À l'issue d'une histoire fascinante et fulgurante (40 ans entre l'arrivée des ordinateurs dans les foyers dans les années 80 et aujourd'hui), le numérique est devenu un fait social total. Ce terme, qui nous vient de l'anthropologue Marcel Mauss, désigne un phénomène social qui concerne tous les pans de la société : l'économie, la politique, le juridique, le matrimonial.

Petite histoire d'un adjectif substantivé

Numérique, d’un adjectif technique à un substantif

Numérique ! Voilà bien un terme qui ne mérite plus aucune explication en 2024.Mais derrière ce terme, « numérique », devenu d’un usage quotidien, répété ad nauseam, se cache une grande complexité sémantique, c’est à dire dans le sens linguistique de ce mot, politique, et presque philosophique. Si vous n’êtes pas convaincus, lisez la suite !

Il est toujours stimulant de se rappeler que le terme numérique est avant tout un adjectif, censé qualifier ce qui s’évalue en nombre, est représenté en nombre. Représentez-vous deux armées devant vous, l’une compte 2 000 soldats, l’autre seulement 1 000 soldats : la première est en supériorité numérique.

Lorsque des appareils techniques ont commencé à stocker, traiter et transmettre de l’information en la représentant en nombre, on a commencé à parler d’appareils, ou de systèmes numériques. C’était le cas des ordinateurs bien sûr, mais aussi des appareils photos numériques, des microphones, des câbles, etc. Aujourd’hui, la grande majorité de nos infrastructures, équipements et services techniques sont numériques : ils stockent, traitent et transmettent de l’information représentée sous forme de nombres.
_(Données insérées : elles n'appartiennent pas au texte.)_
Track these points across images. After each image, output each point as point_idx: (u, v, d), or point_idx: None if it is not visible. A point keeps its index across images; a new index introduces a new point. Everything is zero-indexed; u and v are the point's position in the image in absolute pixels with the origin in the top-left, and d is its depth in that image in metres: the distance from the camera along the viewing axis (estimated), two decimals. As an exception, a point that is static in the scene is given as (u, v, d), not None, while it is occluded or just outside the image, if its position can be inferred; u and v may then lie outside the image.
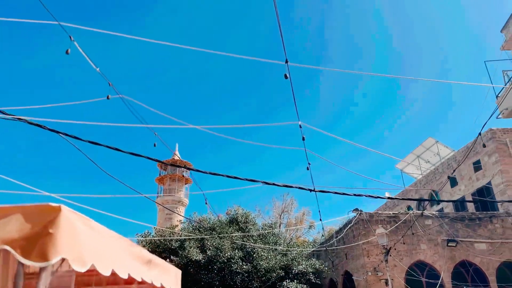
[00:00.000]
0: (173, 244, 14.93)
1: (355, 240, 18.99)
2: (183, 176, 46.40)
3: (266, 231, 18.48)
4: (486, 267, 17.40)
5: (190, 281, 14.99)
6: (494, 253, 17.64)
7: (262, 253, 15.55)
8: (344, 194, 7.46)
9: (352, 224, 19.46)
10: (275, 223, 19.90)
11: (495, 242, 17.94)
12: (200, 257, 14.54)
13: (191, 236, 15.00)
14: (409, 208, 25.28)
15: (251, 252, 15.36)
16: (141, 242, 15.27)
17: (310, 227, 33.41)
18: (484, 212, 19.19)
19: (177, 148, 43.95)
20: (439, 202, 24.45)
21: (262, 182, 7.09)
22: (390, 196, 32.50)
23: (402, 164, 29.17)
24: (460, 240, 17.89)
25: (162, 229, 15.91)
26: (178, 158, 46.58)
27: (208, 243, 15.34)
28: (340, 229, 20.92)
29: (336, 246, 20.91)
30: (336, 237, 21.51)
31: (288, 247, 17.62)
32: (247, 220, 18.43)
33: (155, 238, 15.08)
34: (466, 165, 21.69)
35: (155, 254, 13.76)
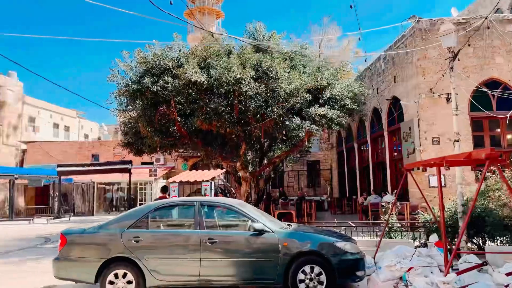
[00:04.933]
0: (168, 63, 11.89)
1: (408, 57, 14.94)
2: (213, 8, 41.53)
3: (293, 50, 14.78)
4: None
5: (194, 109, 12.38)
6: None
7: (282, 72, 12.19)
8: None
9: (406, 37, 15.12)
10: (305, 44, 15.89)
11: None
12: (202, 78, 11.53)
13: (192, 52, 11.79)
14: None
15: (267, 71, 12.04)
16: (137, 59, 12.37)
17: (356, 56, 29.03)
18: None
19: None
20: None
21: None
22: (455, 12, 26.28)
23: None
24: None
25: (160, 43, 12.64)
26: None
27: (214, 62, 12.13)
28: (390, 47, 16.69)
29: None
30: (384, 57, 17.44)
31: (319, 68, 14.07)
32: (269, 40, 14.62)
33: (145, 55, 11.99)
34: None
35: (148, 75, 10.73)
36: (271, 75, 12.08)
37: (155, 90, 11.64)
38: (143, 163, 29.34)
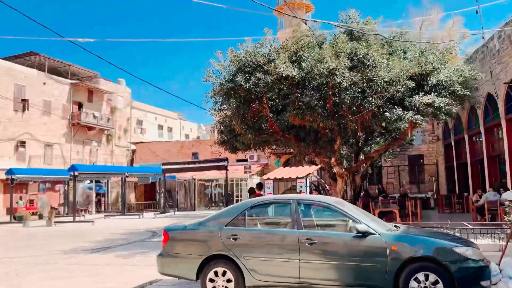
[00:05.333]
0: (260, 60, 11.78)
1: (530, 33, 12.87)
2: (302, 2, 40.93)
3: (392, 35, 13.75)
4: None
5: (285, 104, 12.14)
6: None
7: (380, 59, 11.30)
8: None
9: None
10: (404, 27, 14.69)
11: None
12: (294, 72, 11.20)
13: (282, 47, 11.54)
14: None
15: (363, 59, 11.26)
16: (230, 58, 12.53)
17: (463, 38, 26.16)
18: None
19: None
20: None
21: None
22: None
23: None
24: None
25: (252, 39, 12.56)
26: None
27: (306, 54, 11.73)
28: (506, 24, 14.56)
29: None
30: (499, 35, 15.31)
31: (422, 52, 12.82)
32: (364, 26, 13.76)
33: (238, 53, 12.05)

La fulgurante démocratisation de ces nouveaux systèmes numériques, avec les ordinateurs, Internet dans un premier temps puis le Web et surtout les smartphones dans un second temps, a peu à peu conduit à diluer, jusqu’à effacer la dimension technique de l’adjectif numérique. On a alors commencé à parler d’économie numérique, de société numérique, de transformation numérique, de fracture numérique. Numérique restait un adjectif permettant de qualifier un sujet, mais il avait déjà perdu son caractère technique, puisque l’économie numérique ne transmet a priori pas d’information représentée en nombre…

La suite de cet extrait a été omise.